Problem description: Retype, word for word, the line holding "8: (82, 10)" and every line below it to the end of the listing. Leave out the pictures.

=== Begin Enclosure ===

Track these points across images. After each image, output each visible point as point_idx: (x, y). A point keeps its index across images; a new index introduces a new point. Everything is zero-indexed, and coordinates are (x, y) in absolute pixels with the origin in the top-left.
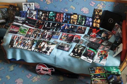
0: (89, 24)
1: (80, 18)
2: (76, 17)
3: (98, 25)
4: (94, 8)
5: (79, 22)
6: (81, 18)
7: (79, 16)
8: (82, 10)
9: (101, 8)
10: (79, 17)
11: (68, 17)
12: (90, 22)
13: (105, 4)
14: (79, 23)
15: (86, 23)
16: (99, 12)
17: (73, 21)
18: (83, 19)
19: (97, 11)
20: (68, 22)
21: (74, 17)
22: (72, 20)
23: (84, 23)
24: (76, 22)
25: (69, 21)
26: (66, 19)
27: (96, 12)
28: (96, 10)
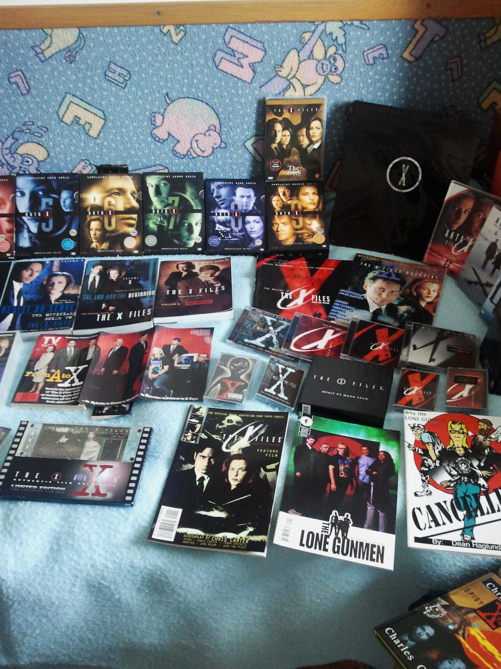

=== End Enclosure ===

Answer to this exercise:
8: (82, 10)
9: (101, 8)
10: (79, 17)
11: (68, 17)
12: (90, 22)
13: (105, 4)
14: (79, 23)
15: (86, 23)
16: (99, 12)
17: (73, 21)
18: (83, 19)
19: (97, 11)
20: (68, 22)
21: (74, 17)
22: (72, 20)
23: (84, 23)
24: (76, 22)
25: (69, 21)
26: (66, 19)
27: (96, 12)
28: (96, 10)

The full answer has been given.